BEGIN Page text

Mining Subsidies Hurt E-Scrap Recycling

It could cost electronics makers $1-2 billion a year to ensure recycling of old units in the U.S. – but one recycler claims that if the 1872 Mining Act were reformed, recyclers could afford to take all e-scrap in for free.

“Hard rock mining accounts for 45% of all toxics emitted – and 14 out of 15 Superfund sites,” says Robin Ingenthron, a former state recycling official and vice president of Vermont Retroworks. He spoke at the March 3 session of the Take it Back! WEST conference.

He pointed out that because it only costs industry $5 an acre to mine new ores, virgin metals prices are artificially cheap in the U.S. - but not so in other countries.

“E-scrap is 300% richer in metals than rocks - and recycling creates a fraction of the pollution,” he says. “Gold mining releases more mercury than all mercury mining and disposal combined!” He notes that Asia is number one in the world in per-capita consumption of gold and platinum.

Ingenthron was making a case for a reduction in virgin material subsidies, and he explained why it makes environmental sense to export some e-scrap materials.

He says that the 5% of the old units he gets in that can be re-sold or reused, account for 50% of income. Units that can be repaired account for 30% of income - and the 75% that can be recycled account for 20% of income. “The internet has lowered barriers to entry” for marketers, he adds.

END Page text

### [Exercises to complete]
- A) According to the e-scrap recycling article, how much does it cost industry to mine new ores in the U.S.?
- B) Carry the article on mining subsidies and e-scrap recycling onward from its final sentence.
The data entries that come next are separate material, unrelated to the article on e-scrap recycling.

BEGIN Information supplied

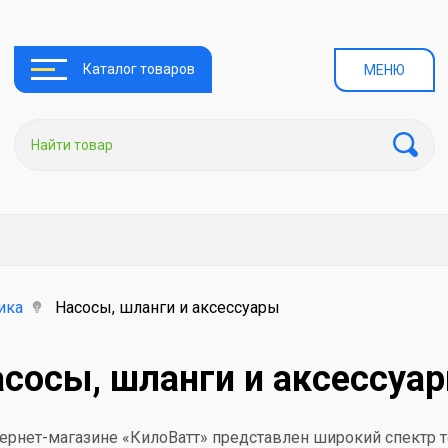
Каталог товаров
МЕНЮ
ика
Насосы, шланги и аксессуары
сосы, шланги и аксессуа
тернет-магазине «КилоВатт» представлен широкий спектр т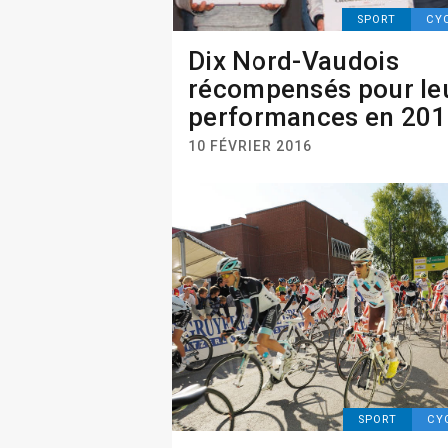
SPORT
CY
Dix Nord-Vaudois
récompensés pour le
performances en 20
10 FÉVRIER 2016
SPORT
CY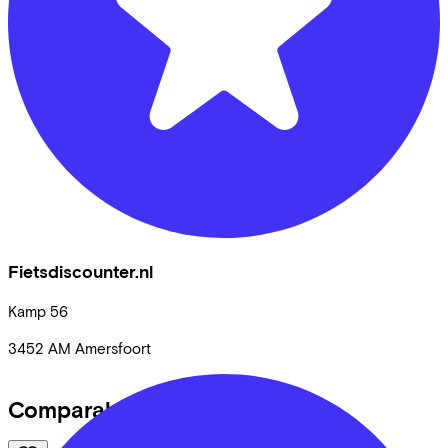
Fietsdiscounter.nl
Kamp
56
3452 AM
Amersfoort
Comparable bikes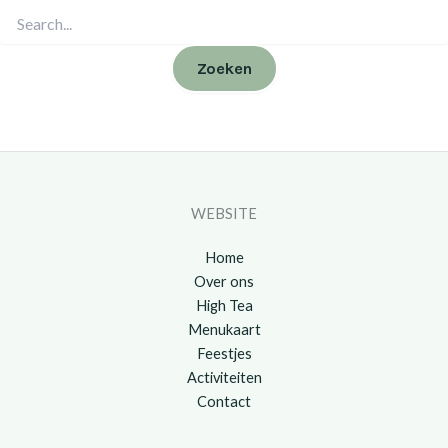
WEBSITE
Home
Over ons
High Tea
Menukaart
Feestjes
Activiteiten
Contact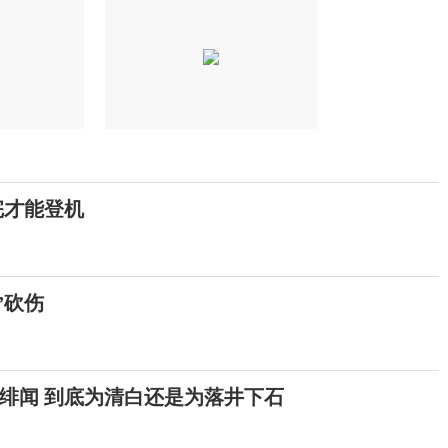
完才能登机
”砍伤
绯闻 到底为清白还是为落井下石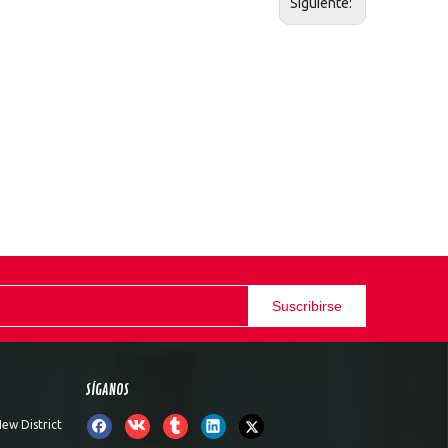
Siguiente:
Suscribirse
SÍGANOS
ew District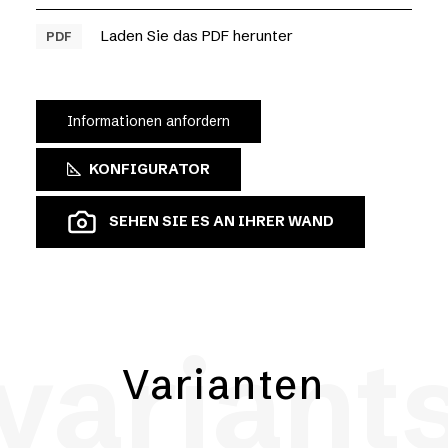
Laden Sie das PDF herunter
PDF
Informationen anfordern
KONFIGURATOR
SEHEN SIE ES AN IHRER WAND
variant
Varianten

END Information supplied

### [Outputs in order]
- A) $5 an acre.

- B)
“The countries with high reuse, no mining subsidies and low wages have the advantage,” he concludes.

The realities are that if the U.S. exports all e-scrap, then there will be 1/3 reusables, 1/3 recyclables, and 1/3 toxics “along for the ride.” 

If the U.S. exports no e-scrap, then reusables are destroyed, and the countries will have to mine more virgin materials - “and the mining does more harm than recycling,” he emphasizes.

The solution: “Set a higher standard,” urges Ingenthron.

A. If the material you are disposing of is “pristine” eg: fairly recent computers and monitors with some value, then you can deal with just about any recycler.
B. If the material is picked-over junk, insist on a recycler that processes domestically.
C. If it’s “I dunno...” then insist on a U.S. company that can provide documentation.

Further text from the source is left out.